Extrait du texte:
──────────
Survie

Archives : Blocages réels, avancées concrètes

(mis en ligne le 7 avril 2017) - François Graner

L’Elysée a annoncé triomphalement il y a deux ans (suite à vingt ans de pressions en ce sens) l’ouverture des archives Mitterrand relatives au génocide des Tutsi du Rwanda. Ces derniers mois ont montré à la fois : que cette annonce initiale était un leurre ; que de gros blocages persistent ; que certains dossiers des archives Mitterrand ont réellement pu être consultés aux Archives nationales ; et qu’ils contiennent des informations intéressantes.

Rappel des faits : la France a décidé de maintenir le Rwanda dans la zone d’influence française. A partir de 1990, elle a empêché des exilés rwandais re­belles (le Front Patriotique, à dominante tutsie) de prendre le pouvoir. A cette fin, à partir de 1993, la France a soutenu di­plomatiquement, militairement et média­tiquement les militaires et politiciens rwandais qui lui étaient fidèles, en l’oc­currence les extrémistes Hutus. Ce sou­tien a continué plus discrètement pendant le génocide des Tutsi (prin­temps 1994), et même après celui­-ci.

L’accès aux archives

L’accès aux archives de l’administration se heurte d’abord à un premier verrou. Les documents les plus sensibles sont classifiés, ici essentiellement de rang « confidentiel dé­fense » ou « secret défense ». Les administra­tions qui ont classifié des documents peuvent décider de les déclassifier. L’Élysée a annoncé en avril 2015 l’ouverture « de » documents, ce que certains médias ont im­prudemment repris en parlant de l’ouver­ture « des » documents. En réalité, le président François Hollande en a fixé une liste limitative, constituée de 83 documents ; cela ne représente guère de contenu nou­veau.
Il est à noter que loin des médias, avant et après cette annonce, trois ministères (Premier ministre, Affaires Etrangères, Dé­fense) ont réalisé un gros travail de déclassi­fication. Les Archives Nationales ont ensuite apposé un tampon "déclassifié" sur des cen­taines de documents qu’elles conservent au sein des dossiers des conseillers de l’époque (Dominique Pin, Bruno Delaye) ou d’Hubert Védrine, alors secrétaire général de l’Élysée. Ces documents deviennent alors des docu­ments normaux, et les dossiers qui les contiennent peuvent être consultés.
Il existe en outre un second verrou, qui concerne tous les documents, y compris les documents normaux, qui ne sont pas ou plus classés. C’est le temps : le délai à l’expi­ration duquel ces archives deviennent com­municables, qui est pour ces documents-­ci, de 50 ou 60 ans. Toute consultation durant ce délai est soumise à l’octroi d’une déroga­tion. Mais, pour les archives de l’Élysée de 1990-­1994, bien qu’il s’agisse d’archives d’Etat conservées aux Archives Nationales, la dérogation ne peut être accordée que par une personne privée que François Mitterrand a choisie comme mandataire : madame Dominique Bertinotti.
──────────
Données extraites:

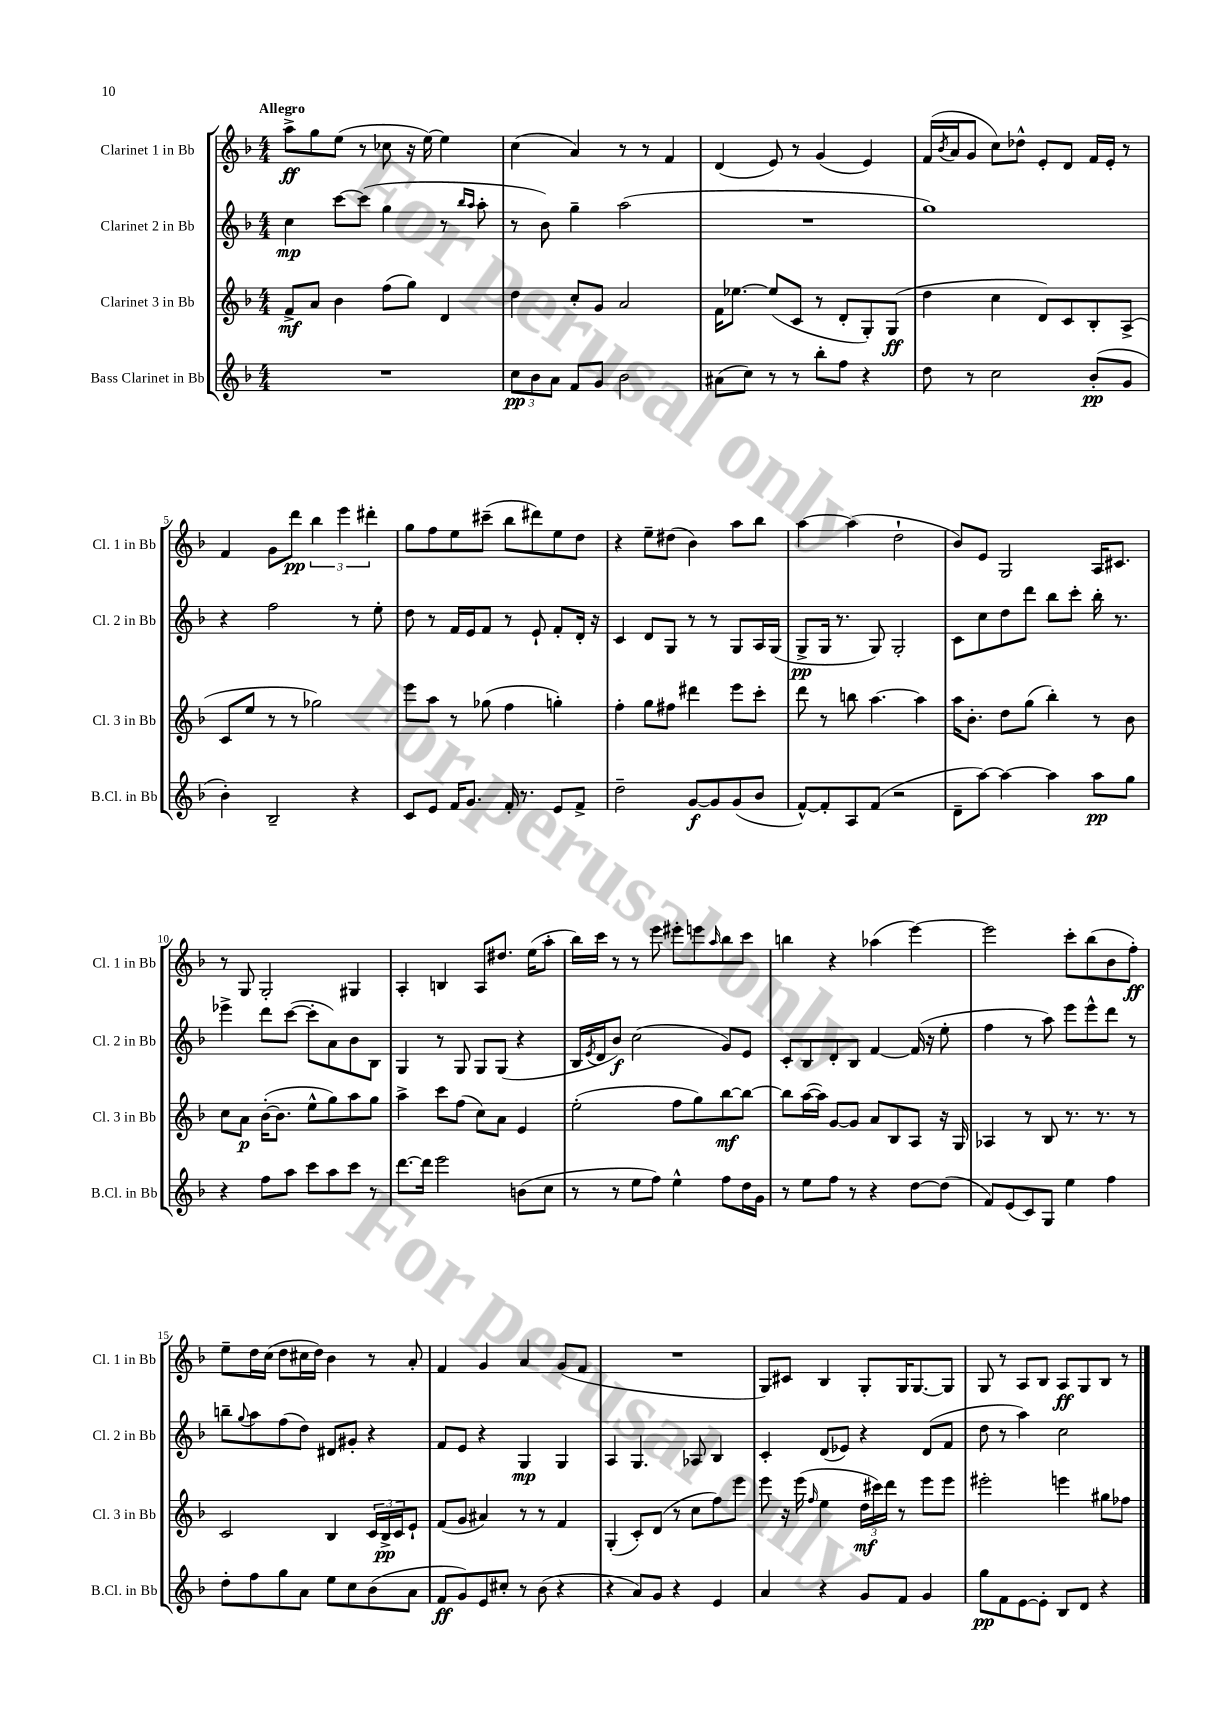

**kern	**dynam	**kern	**dynam	**kern	**dynam	**kern	**dynam
*part4	*part4	*part3	*part3	*part2	*part2	*part1	*part1
*staff4	*staff4	*staff3	*staff3	*staff2	*staff2	*staff1	*staff1
*I"Bass Clarinet in Bb	*	*I"Clarinet 3 in Bb	*	*I"Clarinet 2 in Bb	*	*I"Clarinet 1 in Bb	*
*I'B.Cl. in Bb	*	*I'Cl. 3 in Bb	*	*I'Cl. 2 in Bb	*	*I'Cl. 1 in Bb	*
*clefG2	*	*clefG2	*	*clefG2	*	*clefG2	*
*k[b-]	*	*k[b-]	*	*k[b-]	*	*k[b-]	*
*M4/4	*	*M4/4	*	*M4/4	*	*M4/4	*
=1	=1	=1	=1	=1	=1	=1	=1
!	!	!	!	!	!	!LO:TX:a:B:t=Allegro	!
1r	.	8f^/L	mf	4cc\	mp	8aa^\L	ff
.	.	8a/J	.	.	.	8gg\	.
.	.	4b-\	.	[8ccc\L	.	(8ee\J	.
.	.	.	.	(8ccc\J]	.	8r	.
.	.	(8ff\L	.	4gg\	.	8cc-X\	.
.	.	8gg\J)	.	.	.	16r	.
.	.	.	.	.	.	[16ee\)	.
.	.	4d/	.	8r	.	4ee\]	.
.	.	.	.	16qqbb-/LL	.	.	.
.	.	.	.	16qqaa/JJ	.	.	.
.	.	.	.	8aa'\	.	.	.
=2	=2	=2	=2	=2	=2	=2	=2
12cc\L	pp	4dd\	.	8r	.	(4cc\	.
12b-\	.	.	.	.	.	.	.
.	.	.	.	8b-\)	.	.	.
12a\J	.	.	.	.	.	.	.
8f/L	.	8cc'/L	.	4gg~\	.	4a/)	.
8g/J	.	8g/J	.	.	.	.	.
2b-\	.	2a/	.	(2aa\	.	8r	.
.	.	.	.	.	.	8r	.
.	.	.	.	.	.	4f/	.
=3	=3	=3	=3	=3	=3	=3	=3
(8a#X\L	.	16f\KL	.	1r	.	(4d/	.
.	.	[8.ee-X\J	.	.	.	.	.
8cc\J)	.	.	.	.	.	.	.
8r	.	(8ee-/L]	.	.	.	8e/)	.
8r	.	8c/J	.	.	.	8r	.
8bb-'\L	.	8r	.	.	.	(4g/	.
8ff\J	.	8d'/L	.	.	.	.	.
4r	.	8G'/)	.	.	.	4e/)	.
.	.	(8G/J	ff	.	.	.	.
=4	=4	=4	=4	=4	=4	=4	=4
8dd\	.	4dd\	.	1gg)	.	(16f/LL	.
.	.	.	.	.	.	8qb-/	.
.	.	.	.	.	.	16a/J	.
8r	.	.	.	.	.	8g/J	.
2cc\	.	4cc\	.	.	.	8cc\L)	.
.	.	.	.	.	.	8dd-X^^\J	.
.	.	8d/L)	.	.	.	8e'/L	.
.	.	8c/	.	.	.	8d/J	.
(8b-'/L	pp	8B-'/	.	.	.	16f/LL	.
.	.	.	.	.	.	16e'/JJ	.
8g/J	.	(8A^/J	.	.	.	8r	.
!!LO:LB:g=z
=5	=5	=5	=5	=5	=5	=5	=5
4b-'\)	.	8c/L	.	4r	.	4f/	.
.	.	8ee/J	.	.	.	.	.
2B-~/	.	8r	.	2ff\	.	8g\L	.
.	.	8r	.	.	.	8ddd\J	pp
.	.	2gg-X\)	.	.	.	6bb-\	.
.	.	.	.	.	.	6eee\	.
4r	.	.	.	8r	.	.	.
.	.	.	.	.	.	6ddd#X'\	.
.	.	.	.	8ee'\	.	.	.
=6	=6	=6	=6	=6	=6	=6	=6
8c/L	.	8eee\L	.	8dd\	.	8gg\L	.
8e/J	.	8aa\J	.	8r	.	8ff\	.
16f/KL	.	8r	.	16f/LL	.	8ee\	.
8.g/J	.	.	.	16e/J	.	.	.
.	.	(8gg-X\	.	8f/J	.	(8ccc#X~\J	.
16f'/	.	4ff\	.	8r	.	8bb-\L	.
8.r	.	.	.	.	.	.	.
.	.	.	.	8e`/	.	8ddd#X\)	.
8e/L	.	4ggn'\)	.	8f'/L	.	8ee\	.
8f^/J	.	.	.	16d'/Jk	.	8dd\J	.
.	.	.	.	16r	.	.	.
=7	=7	=7	=7	=7	=7	=7	=7
2dd~\	.	4ff'\	.	4c/	.	4r	.
.	.	8gg\L	.	8d/L	.	8ee~\L	.
.	.	8ff#X\J	.	8G/J	.	(8dd#X\J	.
[8g/L	f	4ddd#X\	.	8r	.	4b-\)	.
8g/]	.	.	.	8r	.	.	.
(8g/	.	8eee\L	.	8G/L	.	8aa\L	.
8b-/J	.	8ccc'\J	.	16A/L	.	8bb-\J	.
.	.	.	.	(16G/JJ	.	.	.
=8	=8	=8	=8	=8	=8	=8	=8
[8f^^/L)	.	8ddd\	.	8G^/L	pp	[4aa\	.
8f'/]	.	8r	.	16G/Jk	.	.	.
.	.	.	.	8.r	.	.	.
8A/	.	8bbn\	.	.	.	(4aa\]	.
(8f/J	.	[4.aa\	.	8G/)	.	.	.
2r	.	.	.	2G'/	.	2dd`\	.
.	.	4aa\]	.	.	.	.	.
=9	=9	=9	=9	=9	=9	=9	=9
8d~\L	.	16aa\KL	.	8c\L	.	8b-/L)	.
.	.	8.b-'\J	.	.	.	.	.
[8aa\J)	.	.	.	8cc\	.	8e/J	.
4aa\_	.	8dd\L	.	8dd\	.	2G/	.
.	.	(8gg\J	.	8ddd\J	.	.	.
4aa\]	.	4bb-'\)	.	8bb-\L	.	.	.
.	.	.	.	8ccc'\J	.	.	.
8aa\L	pp	8r	.	16bb-'\	.	16A/KL	.
.	.	.	.	8.r	.	8.c#X/J	.
8gg\J	.	8b-\	.	.	.	.	.
!!LO:LB:g=z
=10	=10	=10	=10	=10	=10	=10	=10
4r	.	8cc\L	.	4eee-X^\	.	8r	.
.	.	8a\J	p	.	.	8G/	.
8ff\L	.	([16b-'\KL	.	8ddd\L	.	2G'/	.
.	.	8.b-\J]	.	.	.	.	.
8aa\J	.	.	.	([8ccc\J	.	.	.
8ccc\L	.	8ee^^\L	.	8ccc'\L]	.	.	.
8aa\	.	8gg\)	.	8a\)	.	.	.
8ccc\J	.	8aa\	.	8b-\	.	4G#X/	.
8r	.	8gg\J	.	8B-\J	.	.	.
=11	=11	=11	=11	=11	=11	=11	=11
[8.ddd\L	.	4aa^\	.	4G/	.	4A'/	.
16ddd\Jk]	.	.	.	.	.	.	.
2eee\	.	8ccc\L	.	8r	.	4Bn/	.
.	.	(8ff\J	.	8G/	.	.	.
.	.	8cc\L)	.	8G/L	.	8A/L	.
.	.	8a\J	.	(8G/J	.	8.dd#X/J	.
(8bn\L	.	4e/	.	4r	.	.	.
.	.	.	.	.	.	(16ee\KL	.
8cc\J	.	.	.	.	.	8aa'\J	.
=12	=12	=12	=12	=12	=12	=12	=12
8r	.	(2ee'\	.	16B-/LL	.	16bb-\LL)	.
.	.	.	.	8qe/	.	.	.
.	.	.	.	16d/J	.	16ccc\JJ	.
8r	.	.	.	8b-/J)	f	8r	.
8ee\L	.	.	.	(2cc\	.	8r	.
8ff\J)	.	.	.	.	.	8eee\	.
4ee^^\	.	8ff\L	.	.	.	8eee#X'\L	.
.	.	8gg\)	.	.	.	8eeen\	.
.	.	.	.	.	.	16qqaa/	.
8ff\L	.	[8bb-\	mf	8g/L)	.	8bb-\	.
16dd\L	.	8bb-\J_	.	8e/J	.	8ccc\J	.
16g\JJ	.	.	.	.	.	.	.
=13	=13	=13	=13	=13	=13	=13	=13
8r	.	8bb-\L]	.	8c'/L	.	4bbn\	.
8ee\L	.	([16aa\L	.	8B-/	.	.	.
.	.	16aa\JJ])	.	.	.	.	.
8ff\J	.	[8g/L	.	8d'/	.	4r	.
8r	.	8g/J]	.	8B-/J	.	.	.
4r	.	8a/L	.	[4f/	.	(4aa-X\	.
.	.	8B-/	.	.	.	.	.
[8dd\L	.	8A/J	.	(16f/]	.	[4eee\)	.
.	.	.	.	16r	.	.	.
(8dd\J]	.	16r	.	8ee'\	.	.	.
.	.	16G/	.	.	.	.	.
=14	=14	=14	=14	=14	=14	=14	=14
8f/L)	.	4A-X/	.	4ff\	.	2eee\]	.
(8e/	.	.	.	.	.	.	.
8c/)	.	8r	.	8r	.	.	.
8G/J	.	8B-/	.	8aa\)	.	.	.
4ee\	.	8.r	.	8eee\L	.	8ccc'\L	.
.	.	.	.	8eee^^\	.	(8bb-\	.
.	.	8.r	.	.	.	.	.
4ff\	.	.	.	8ddd\J	.	8b-\	.
.	.	8r	.	8r	.	8ff'\J)	ff
!!LO:LB:g=z
=15	=15	=15	=15	=15	=15	=15	=15
8dd'\L	.	2c/	.	8bbn~\L	.	8ee~\L	.
.	.	.	.	8qqgg/	.	.	.
8ff\	.	.	.	8aa\	.	16dd\L	.
.	.	.	.	.	.	(16cc\JJ	.
8gg\	.	.	.	(8ff\	.	8dd\L	.
8a\J	.	.	.	8dd\J)	.	16cc#X\L	.
.	.	.	.	.	.	16dd\JJ)	.
8ee\L	.	4B-/	.	8d#X/L	.	4b-\	.
8cc\	.	.	.	8g#X'/J	.	.	.
(8b-\	.	24c/LL	.	4r	.	8r	.
.	.	24B-^/	pp	.	.	.	.
.	.	24c/J	.	.	.	.	.
8a\J	.	8e`/J	.	.	.	8a'/	.
=16	=16	=16	=16	=16	=16	=16	=16
8f/L	ff	(8f/L	.	8f/L	.	4f/	.
8g/)	.	8g/J	.	8e/J	.	.	.
8e/	.	4a#X/)	.	4r	.	4g/	.
8cc#X'/J	.	.	.	.	.	.	.
8r	.	8r	.	4G/	mp	4a/	.
(8b-\	.	8r	.	.	.	.	.
4r	.	4f/	.	4G/	.	(8g/L	.
.	.	.	.	.	.	8f/J	.
=17	=17	=17	=17	=17	=17	=17	=17
4r	.	(4G'/	.	4A/	.	1r	.
8a/L)	.	8c'/L)	.	4.G/	.	.	.
8g/J	.	(8d/J	.	.	.	.	.
4r	.	8r	.	.	.	.	.
.	.	8cc\L	.	8A-X/	.	.	.
4e/	.	8ff\)	.	4B-/	.	.	.
.	.	8eee\J	.	.	.	.	.
=18	=18	=18	=18	=18	=18	=18	=18
4a/	.	8eee\	.	4c'/	.	8G/L)	.
.	.	16r	.	.	.	8c#X/J	.
.	.	(16eee\	.	.	.	.	.
.	.	16qqff/	.	.	.	.	.
4r	.	4ee\	.	(8d/L	.	4B-/	.
.	.	.	.	8e-X/J)	.	.	.
8g/L	.	24dd\LL	mf	4r	.	8G'/L	.
.	.	24ccc#X\)	.	.	.	.	.
.	.	24ddd\JJ	.	.	.	.	.
8f/J	.	8r	.	.	.	16G/K	.
.	.	.	.	.	.	[8.G/	.
4g/	.	8eee\L	.	(8d/L	.	.	.
.	.	8eee\J	.	8f/J	.	8G/J]	.
=19	=19	=19	=19	=19	=19	=19	=19
8gg\L	pp	2eee#X'\	.	8dd\	.	8G/	.
8f\	.	.	.	8r	.	8r	.
[8e\	.	.	.	4aa\)	.	8A/L	.
8e'\J]	.	.	.	.	.	8B-/J	.
8B-/L	.	4eeen\	.	2cc\	.	8A/L	ff
8d/J	.	.	.	.	.	8G/	.
4r	.	8gg#X\L	.	.	.	8B-/J	.
.	.	8ff-X\J	.	.	.	8r	.
==	==	==	==	==	==	==	==
*-	*-	*-	*-	*-	*-	*-	*-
──────────
Complétez ce qui suit:
- A) Dans le texte sur les archives Mitterrand, combien de documents compte la liste fixée par François Hollande ?
- B) Recopiez le passage du texte sur les archives Mitterrand, de « Il existe en » à « madame Dominique Bertinotti. ».
Les enregistrements ne jouent aucun rôle ici.

En réponse:
- A) 83 documents.

- B)
Il existe en outre un second verrou, qui concerne tous les documents, y compris les documents normaux, qui ne sont pas ou plus classés. C’est le temps : le délai à l’expi­ration duquel ces archives deviennent com­municables, qui est pour ces documents-­ci, de 50 ou 60 ans. Toute consultation durant ce délai est soumise à l’octroi d’une déroga­tion. Mais, pour les archives de l’Élysée de 1990-­1994, bien qu’il s’agisse d’archives d’Etat conservées aux Archives Nationales, la dérogation ne peut être accordée que par une personne privée que François Mitterrand a choisie comme mandataire : madame Dominique Bertinotti.